Coronavirus vaccines were touted as a biomedical triumph. They were safe, efficacious and free and dramatically reduced serious illness and death, one of the great biomedical achievements of all time.
Using a mathematical model, a study published June 23 in the Lancet, shows that the vaccines saved 19.8 million lives in the first year of vaccination, starting Dec 8, 2020, in 185 countries and territories sampled.
This is based on a broad definition of pandemic suffering, the estimated excess death toll, and amounts to averting an astounding 63 per cent of all deaths — in other words, cutting the loss by more than half.
If the World Health Organisation’s (WHO) global target of a vaccination rate of 40 percent of all populations by the end of 2021 had been met, it would have averted nearly 600,000 additional deaths, the study says.
Vaccination has been the cornerstone of current strategies to mitigate the Covid-19 pandemic, through reductions in transmission, illness, and death.
But the vaccines’ success has been tempered by the refusal of millions to accept the shots largely due to the proliferation of misinformation, that has ended up sparking hesitancy.
According to a number of studies, while supply is no longer the problem, Covid-19 vaccine uptake among the eligible population has slowed down due to hesitancy and apathy.
Intake of the jab
Currently, anyone over the age of 15 is eligible to receive an authorised vaccine, with Pfizer being reserved for teenagers.
The downtrend in the intake of the jab in recent months has led to fears that thousands of the doses could go to waste.
As a result, countries and even vaccine manufacturers have been forced to destroy hundreds of thousands of expired and unused Covid-19 vaccine doses.

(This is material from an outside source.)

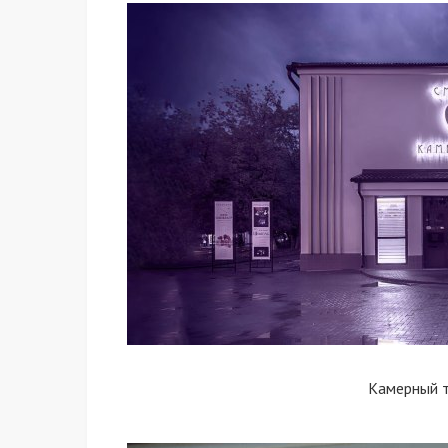
Камерный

In Europe, Switzerland is among the first countries that announced plans to destroy hundreds of thousands of vaccines that have reached their expiration date.
In May 2022, Moderna Chief Executive Officer Stéphane Bancel told the World Economic Forum in Davos, Switzerland that the company was in the process of throwing 30 million doses in the garbage due to lack of demand.
“We have a big demand problem.”
In Kenya, Dr Willis Akhwale-chair of the national Covid-19 vaccines task-force said the country has until October to consume its stock of close to 3.5million doses before the jabs expire.
With a current daily vaccination of about 5,500 people daily, the country will have to look for alternative ways of motivating the public to take up the doses before they expire.
In March, the Ministry of Health was compelled to destroy 840,000 Astrazeneca vaccine doses following their expiry.
The latest coronavirus figures from the Ministry of Health indicate that so far, the country has administered 18,982,295 vaccine doses, as it leaps to reach its target of vaccinating 27 million adults and 5.8 million teenagers by the end of the year.
With the rate of infection (5.4 percent positivity rate) fluctuating, fewer people are motivated to get the jab even as a new version of omicron subvariant known as BA.5 becomes dominant, according to the WHO.
Utilisation of the jab was initially driven by fears of contracting the highly contagious Omicron variant and a government vaccine mandate but interest has significantly fallen.